Teaching Shakespeare!

A Folger Education Blog

New Shakespeare Set Free Toolkit Unveiled at NCTE

Imagine everything you needed to get started teaching Shakespeare all in one place. This summer, Folger Education developed exactly that in our newest teaching resource, the  Shakespeare Set Free: Doing Shakespeare Right toolkit.

We unveiled the toolkit at last month’s NCTE Convention in Philadelphia.  Teachers were incredibly excited and are already seeing success in the classrooms. One teacher from California even reported:

“I LOVE the toolkit.  The pictures on the flash drive really generated excitement among my students.  We looked at the pictures, and I told them ‘tantalizing tidbits’ about the plays the picture represented.  By the time I started the lesson plan for A Midsummer Night’s Dream in Shakespeare Set Free, they were totally engaged.”

So what’s in the kit? Essentially, all the resources you need to get your students started on an enjoyable and enriching experience with Shakespeare. Shakespeare isn’t about just reading the plays; its about getting students up on their feet and actively engaging with the text.

The kit contains:

  • The Shakespeare Set Free curriculum
  • A getting started guide
  • A DVD of Folger Theatre’s smash stage production of Macbeth, with special features designed for classroom use
  • Printable classroom activities
  • 40 laminated cards with lines from the plays for our two-line scene exercises.  Teachers have been asking for cards like these since we began offering our performance-based teaching workshops – they’re a great introductory exercise for students just getting started with Shakespeare.
  • and more!

Perhaps the most exciting feature of the toolkit is the flash drive with both edited and unedited scenes for classrom use, copies of our podcasts and videos from our YouTube site, and many other terrific teaching tools.  The toolkit is available for purchase online for $75.

We welcome hearing your feedback on your experiences using the toolkit. How have you used the materials to engage and challenge your students?


  • The toolkit is perfect for any play. The contents contain activities and exercises for all of the plays, and uses specific plays to illustrate the techniques used. Enjoy! Bob

  • The Shakespeare Set Free curriculum has revolutionized the way I teach Shakespeare! My students and I love the interactivity, the way the students are up and moving and interacting with the authentic language. Many of the techniques are appropriate with other pieces – novels that we read in my classroom, for example – and continue to be so engaging for the students. Now that I have taught Romeo and Juliet using the SSF curriculum, I know that I could adapt those same strategies to any other of the Bard’s plays. I took the workshop a few years ago and so have missed out on the extras, like the flash drive. But I check in with the Folger website frequently for all the wonderful resources there. I’ll be asking for English Department money to purchase the complete toolkite for next year!

  • Terry and Diane,

    The Folger approach to teaching Shakespeare isn’t really about the pre-packaged unit plans (though they do have some fantastic ones- I know for a fact that both Othello and R and J are included in the Shakespeare Set Free books). The idea behind the Folger method is to alter the entire philosophy of teaching Shakespeare.

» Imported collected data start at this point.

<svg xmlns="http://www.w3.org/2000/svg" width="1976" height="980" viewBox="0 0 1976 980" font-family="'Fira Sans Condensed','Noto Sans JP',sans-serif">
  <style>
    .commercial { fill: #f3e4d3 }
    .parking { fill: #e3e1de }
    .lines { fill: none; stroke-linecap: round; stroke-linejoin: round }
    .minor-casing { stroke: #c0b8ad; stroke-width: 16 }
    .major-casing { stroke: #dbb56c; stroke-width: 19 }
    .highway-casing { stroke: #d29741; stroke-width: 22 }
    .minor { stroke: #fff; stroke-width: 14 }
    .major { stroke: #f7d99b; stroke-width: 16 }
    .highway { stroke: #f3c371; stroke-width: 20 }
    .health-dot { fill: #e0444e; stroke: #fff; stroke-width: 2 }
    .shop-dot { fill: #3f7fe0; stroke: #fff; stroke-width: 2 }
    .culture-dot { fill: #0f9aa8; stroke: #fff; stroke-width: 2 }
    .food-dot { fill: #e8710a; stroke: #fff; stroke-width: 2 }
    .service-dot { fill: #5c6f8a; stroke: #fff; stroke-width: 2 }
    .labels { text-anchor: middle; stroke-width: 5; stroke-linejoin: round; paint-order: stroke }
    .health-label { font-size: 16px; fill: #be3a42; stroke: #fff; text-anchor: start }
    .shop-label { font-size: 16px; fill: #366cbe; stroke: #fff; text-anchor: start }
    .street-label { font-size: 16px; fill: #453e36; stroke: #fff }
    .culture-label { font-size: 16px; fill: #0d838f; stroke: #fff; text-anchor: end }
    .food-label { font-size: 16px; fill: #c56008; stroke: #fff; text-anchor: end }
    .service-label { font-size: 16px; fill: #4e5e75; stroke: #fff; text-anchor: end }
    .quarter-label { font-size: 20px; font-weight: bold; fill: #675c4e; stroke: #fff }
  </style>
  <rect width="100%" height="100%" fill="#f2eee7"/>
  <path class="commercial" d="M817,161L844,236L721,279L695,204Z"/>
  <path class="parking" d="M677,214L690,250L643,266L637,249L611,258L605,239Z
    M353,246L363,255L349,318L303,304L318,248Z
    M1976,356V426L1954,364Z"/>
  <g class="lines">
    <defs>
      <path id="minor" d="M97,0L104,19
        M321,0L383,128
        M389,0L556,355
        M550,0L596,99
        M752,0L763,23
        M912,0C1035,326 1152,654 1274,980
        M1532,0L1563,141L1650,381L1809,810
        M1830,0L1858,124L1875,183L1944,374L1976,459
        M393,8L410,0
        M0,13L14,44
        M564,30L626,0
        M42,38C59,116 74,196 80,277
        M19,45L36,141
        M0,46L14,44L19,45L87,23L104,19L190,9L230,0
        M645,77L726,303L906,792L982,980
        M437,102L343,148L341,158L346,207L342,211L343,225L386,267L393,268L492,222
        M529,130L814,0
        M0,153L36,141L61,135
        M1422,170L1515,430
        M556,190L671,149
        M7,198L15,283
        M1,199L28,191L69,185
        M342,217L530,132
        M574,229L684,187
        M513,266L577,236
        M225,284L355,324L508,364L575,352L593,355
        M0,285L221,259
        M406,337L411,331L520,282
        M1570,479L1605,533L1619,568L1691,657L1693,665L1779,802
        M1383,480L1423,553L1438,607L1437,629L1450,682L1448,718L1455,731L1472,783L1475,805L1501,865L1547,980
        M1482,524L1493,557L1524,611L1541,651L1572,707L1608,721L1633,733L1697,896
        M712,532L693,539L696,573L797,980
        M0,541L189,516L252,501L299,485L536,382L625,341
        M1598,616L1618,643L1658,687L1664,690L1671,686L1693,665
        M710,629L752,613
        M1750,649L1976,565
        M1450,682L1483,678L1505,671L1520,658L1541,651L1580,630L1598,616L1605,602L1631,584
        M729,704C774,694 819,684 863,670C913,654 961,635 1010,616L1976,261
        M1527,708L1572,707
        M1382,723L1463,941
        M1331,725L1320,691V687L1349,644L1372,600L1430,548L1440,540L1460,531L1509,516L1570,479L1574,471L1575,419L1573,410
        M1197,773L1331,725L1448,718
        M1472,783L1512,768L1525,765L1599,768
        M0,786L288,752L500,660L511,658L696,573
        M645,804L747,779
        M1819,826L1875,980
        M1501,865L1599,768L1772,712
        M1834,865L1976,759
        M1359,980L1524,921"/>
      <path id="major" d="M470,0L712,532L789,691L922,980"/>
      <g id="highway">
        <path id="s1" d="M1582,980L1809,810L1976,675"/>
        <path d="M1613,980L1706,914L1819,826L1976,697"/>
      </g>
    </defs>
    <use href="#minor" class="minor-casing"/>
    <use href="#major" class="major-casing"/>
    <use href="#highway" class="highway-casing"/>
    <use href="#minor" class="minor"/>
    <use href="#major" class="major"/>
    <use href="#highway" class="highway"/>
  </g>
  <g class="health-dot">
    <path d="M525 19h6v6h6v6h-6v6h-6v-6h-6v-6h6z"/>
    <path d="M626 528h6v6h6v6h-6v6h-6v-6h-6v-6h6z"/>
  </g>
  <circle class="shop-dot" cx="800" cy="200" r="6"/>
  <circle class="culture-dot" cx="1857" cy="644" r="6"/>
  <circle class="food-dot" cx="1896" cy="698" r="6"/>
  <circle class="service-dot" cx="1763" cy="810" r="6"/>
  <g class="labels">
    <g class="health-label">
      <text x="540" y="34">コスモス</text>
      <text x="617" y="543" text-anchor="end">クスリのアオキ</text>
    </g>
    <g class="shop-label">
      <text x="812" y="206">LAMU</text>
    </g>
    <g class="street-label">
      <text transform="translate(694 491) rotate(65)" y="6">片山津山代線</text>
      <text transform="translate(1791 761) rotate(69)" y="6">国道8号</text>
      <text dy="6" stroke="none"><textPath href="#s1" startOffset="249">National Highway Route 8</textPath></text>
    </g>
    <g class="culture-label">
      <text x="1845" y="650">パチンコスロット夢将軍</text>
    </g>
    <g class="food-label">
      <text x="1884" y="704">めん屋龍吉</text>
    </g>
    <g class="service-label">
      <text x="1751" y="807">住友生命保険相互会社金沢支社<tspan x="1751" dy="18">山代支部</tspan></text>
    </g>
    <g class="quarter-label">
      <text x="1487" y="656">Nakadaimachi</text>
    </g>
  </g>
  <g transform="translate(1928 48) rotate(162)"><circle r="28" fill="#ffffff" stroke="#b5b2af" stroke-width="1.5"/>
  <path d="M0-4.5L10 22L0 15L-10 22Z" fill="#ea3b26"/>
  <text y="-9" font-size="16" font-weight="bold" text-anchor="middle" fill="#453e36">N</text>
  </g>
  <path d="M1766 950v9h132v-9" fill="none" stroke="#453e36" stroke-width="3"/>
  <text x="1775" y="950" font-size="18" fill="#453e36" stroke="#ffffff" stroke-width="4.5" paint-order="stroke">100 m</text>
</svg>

    I participated in a month-long institute at the Folger in 2008 (they are doing another one this coming summer- You should definitely apply–It’s a life-changing experience). While I was there, we worked with Lear, Richard III, Taming of the Shrew and Much Ado. I was able to use that experience to help write a new Shakespeare unit for my 12th graders that covered those four plays, as well as two others (Tempest and Macbeth). Once you get are exposed to the ideas behind the Folger approach, it’s REALLY easy to apply those ideas to other plays.

    That’s really the only way I can think of to explain the toolkit. You’re getting the resources to implement an approach to teaching Shakespeare (which is far, FAR more valuable than getting JUST a unit plan).

    Good luck, and remember what I said about this summer’s workshop (you’ll love it–check the Folger website for “Teaching Shakespeare Institute 2010”).


  • Last week, my classmates and I, acted out a scene from Midsummer’s Night Dream. Our Professor, Michael LoMonico, based our “performance” on lesson #1 of “Shakespeare Set Free.” It was interesting to experience the almost immediate level of comfort that each step of the lesson provided. By the end of the class, we were “in character,” getting stage direction from our audience of peers, and the language seemed much less “foreign” to us. We understood how to better express Shakespeare’s words through our intonation and body language. The language became our own and we had a lot of fun performing the scene. If we were asked to jump right into the scene without the scaffolded steps provided by our professor and “Shakespeare Set Free,” the class would have presumably been much less productive and willing to perform amongst a classroom of peers. Personally, I can’t wait to teach Shakespeare, as well as other works, and incorporate the lessons provided in “Shakespeare Set Free” into my curriculum. Like Scott O Neil’s comment above, what you get with “Shakespeare Set Free” is not just a book full of exciting and practical lesson plans, you get introduced to a completely different mindset and approach to the teaching of Shakespeare in the classroom setting.